In our series, only the presence of cardiac insufficiency was an independent predictor of the need for therapy. Patients who developed cardiac insufficiency were more than 20 times more likely to receive treatment, which is not surprising, because the most common morbidity related to this lesion is high output cardiac failure. None of the recorded clinical parameters could predict response to therapy.
In the patients who required therapy, only the presence or absence of a shunt as shown on either sonography or angiography was an independent predictor of the inability of medical therapy to control symptoms.

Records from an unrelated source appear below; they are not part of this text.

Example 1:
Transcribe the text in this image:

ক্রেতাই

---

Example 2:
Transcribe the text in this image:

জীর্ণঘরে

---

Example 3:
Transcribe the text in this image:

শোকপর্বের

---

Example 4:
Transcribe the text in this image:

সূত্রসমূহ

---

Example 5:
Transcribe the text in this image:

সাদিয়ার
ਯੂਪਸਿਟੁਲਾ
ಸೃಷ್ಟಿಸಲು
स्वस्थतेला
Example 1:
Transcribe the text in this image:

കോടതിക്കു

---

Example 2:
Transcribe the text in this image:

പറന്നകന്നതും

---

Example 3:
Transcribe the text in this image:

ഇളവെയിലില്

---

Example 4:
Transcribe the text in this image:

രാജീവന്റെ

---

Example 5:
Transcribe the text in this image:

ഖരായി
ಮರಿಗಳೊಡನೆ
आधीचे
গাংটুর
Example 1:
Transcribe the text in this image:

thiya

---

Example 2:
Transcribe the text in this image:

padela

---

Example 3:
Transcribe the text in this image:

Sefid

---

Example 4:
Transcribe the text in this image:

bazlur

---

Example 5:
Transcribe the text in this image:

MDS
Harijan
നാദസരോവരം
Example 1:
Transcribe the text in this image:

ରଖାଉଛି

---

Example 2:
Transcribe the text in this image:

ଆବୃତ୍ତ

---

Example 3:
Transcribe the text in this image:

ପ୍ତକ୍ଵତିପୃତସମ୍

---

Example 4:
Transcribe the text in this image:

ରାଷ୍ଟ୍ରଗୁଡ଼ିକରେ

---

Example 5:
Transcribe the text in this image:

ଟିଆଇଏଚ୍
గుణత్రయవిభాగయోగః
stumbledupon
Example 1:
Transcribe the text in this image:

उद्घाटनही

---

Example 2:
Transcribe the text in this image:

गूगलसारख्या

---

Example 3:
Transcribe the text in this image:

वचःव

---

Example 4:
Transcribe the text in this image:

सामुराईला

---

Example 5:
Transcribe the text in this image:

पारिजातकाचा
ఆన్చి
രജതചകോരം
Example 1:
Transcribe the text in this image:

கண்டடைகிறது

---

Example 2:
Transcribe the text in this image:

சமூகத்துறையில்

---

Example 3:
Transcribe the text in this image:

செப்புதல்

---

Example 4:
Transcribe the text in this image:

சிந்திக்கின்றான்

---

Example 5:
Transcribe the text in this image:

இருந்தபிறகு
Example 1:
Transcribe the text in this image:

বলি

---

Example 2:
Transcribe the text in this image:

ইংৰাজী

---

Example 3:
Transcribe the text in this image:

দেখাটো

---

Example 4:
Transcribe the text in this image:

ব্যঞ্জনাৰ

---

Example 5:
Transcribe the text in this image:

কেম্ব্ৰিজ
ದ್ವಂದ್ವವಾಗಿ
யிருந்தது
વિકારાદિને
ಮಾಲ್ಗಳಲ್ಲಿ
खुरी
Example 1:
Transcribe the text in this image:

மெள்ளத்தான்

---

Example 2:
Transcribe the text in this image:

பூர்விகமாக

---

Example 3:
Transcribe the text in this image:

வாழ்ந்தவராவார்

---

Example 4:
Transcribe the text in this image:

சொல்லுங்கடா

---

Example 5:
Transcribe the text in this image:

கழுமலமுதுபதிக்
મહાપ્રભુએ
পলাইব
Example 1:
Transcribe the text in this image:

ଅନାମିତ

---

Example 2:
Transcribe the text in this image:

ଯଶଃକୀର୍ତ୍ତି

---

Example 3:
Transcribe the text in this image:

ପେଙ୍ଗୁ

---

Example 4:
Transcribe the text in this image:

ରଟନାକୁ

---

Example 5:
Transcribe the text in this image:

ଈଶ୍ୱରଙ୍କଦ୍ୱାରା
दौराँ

Patients with a shunt (arteriovenous, arterioportal, or portovenous fistula) were 20 times more likely to require embolization or surgery than those without shunts. Therefore, although clinical parameters seem to indicate which patients will require therapy, imaging findings appear to be the only predictors of the need for nonpharmacologic therapy such as embolization. Although this observation supports our clinical impression, it must be acknowledged that the presence of a shunt could have been missed in patients who did not undergo angiography or Doppler sonography.
The patients who died because of massive hepatic replacement and abdominal compartment syndrome probably would have been appropriate candidates for liver transplantation. None of these patients responded to pharmacologic treatment. Embolization was not deemed to be useful therapy because they did not generally have high-output congestive failure.

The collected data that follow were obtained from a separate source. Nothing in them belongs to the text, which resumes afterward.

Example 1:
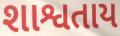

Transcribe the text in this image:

શાશ્વતાય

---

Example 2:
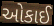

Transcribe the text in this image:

ઓકાઈ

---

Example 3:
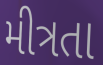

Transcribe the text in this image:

મીત્રતા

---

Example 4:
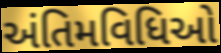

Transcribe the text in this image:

અંતિમવિધિઓ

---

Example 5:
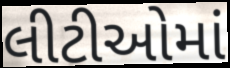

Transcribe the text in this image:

લીટીઓમાં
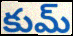
కుమ్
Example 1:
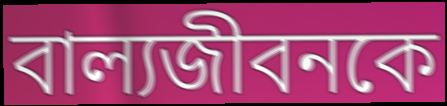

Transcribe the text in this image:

বাল্যজীবনকে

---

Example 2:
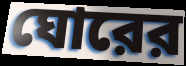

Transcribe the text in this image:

ঘোরের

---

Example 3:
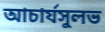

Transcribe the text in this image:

আচার্যসুলভ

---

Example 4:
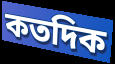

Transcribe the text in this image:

কতদিক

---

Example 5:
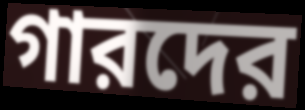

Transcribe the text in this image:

গারদের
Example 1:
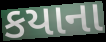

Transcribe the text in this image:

કયાના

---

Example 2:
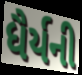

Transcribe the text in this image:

ધૈર્યની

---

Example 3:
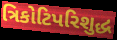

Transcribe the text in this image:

ત્રિકોટિપરિશુદ્ધ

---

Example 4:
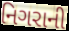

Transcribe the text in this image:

નિગરાની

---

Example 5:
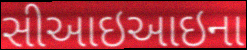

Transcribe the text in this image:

સીઆઇઆઇના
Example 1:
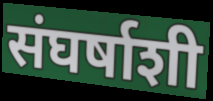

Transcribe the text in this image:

संघर्षाशी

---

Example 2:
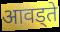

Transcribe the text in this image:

आवड्ते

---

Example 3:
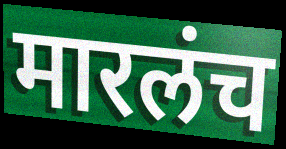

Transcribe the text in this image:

मारलंच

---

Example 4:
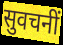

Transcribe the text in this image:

सुवचनीं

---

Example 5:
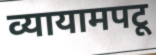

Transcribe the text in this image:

व्यायामपटू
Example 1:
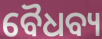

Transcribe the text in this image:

ବୈଧବ୍ୟ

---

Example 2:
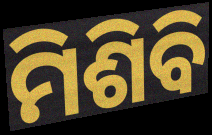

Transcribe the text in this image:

ମିଶିବି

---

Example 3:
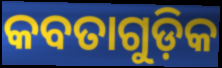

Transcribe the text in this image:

କବତାଗୁଡ଼ିକ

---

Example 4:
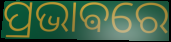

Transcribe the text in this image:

ପ୍ରଭାଵରେ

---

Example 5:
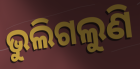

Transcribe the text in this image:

ଭୁଲିଗଲୁଣି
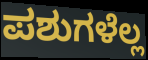
ಪಶುಗಳೆಲ್ಲ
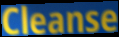
Cleanse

This study did not address the ability to identify such patients before clinical deterioration, but the patients presented a fairly consistent clinical course. They all had extensive multifocal hepatic disease at the time of diagnosis. All patients tested for thyroid function were hypothyroid. Patients had relatively mild cardiac volume overload in relation to their tumor volume, and they all showed progression of disease on appropriate pharmacologic therapy. Prospective data collection would be important to confirm this generalization, but it appears that patients with this constellation of findings should be considered for liver transplantation after a finite trial of pharmacologic therapy.
Our study has a number of limitations. Infantile hepatic hemangiomasparticularly the ones with atypical clinical or imaging characteristicsare rare, so the number of patients in this study is small. In addition, because the patients included in this study were seen over the course of two decades and imaged in multiple medical centers in two countries, the availability and quality of imaging studies reviewed were variable. Importantly, only 14 patients were imaged with gadolinium-enhanced MRI, a technique that we believe provides the most accurate diagnosis. This may have resulted in some patients having resection of their lesions because their diagnosis was uncertain, not because of poor response to pharmacologic therapy. Also, the effectiveness of interferon to treat hemangiomas was not known when some of the patients presented, which may have led to the use of embolization or surgery in some patients who might have responded to interferon had it been available.
Although we are confident of the diagnosis of hepatic hemangioma in all our patients, only nine of the diagnoses were confirmed pathologically. The remainder were presumed to be hemangiomas on the basis of imaging characteristics and either spontaneous involution (13 patients), response to steroids (10 patients), interferon (11 patients), or embolization (12 patients). Finally, because the institutions involved in this data collection have established vascular anomalies centers, the patients who were referred to us may have included a disproportionate number with atypical imaging or clinical features. Prospective multiinstitutional studies would correct these limitations.
In conclusion, although some variability appears in the imaging features of infantile hepatic hemangiomas, typical MRI features appear in most patients, and certain imaging findings are predictive of the clinical course. MRI is the technique of choice in diagnosing infantile hepatic masses.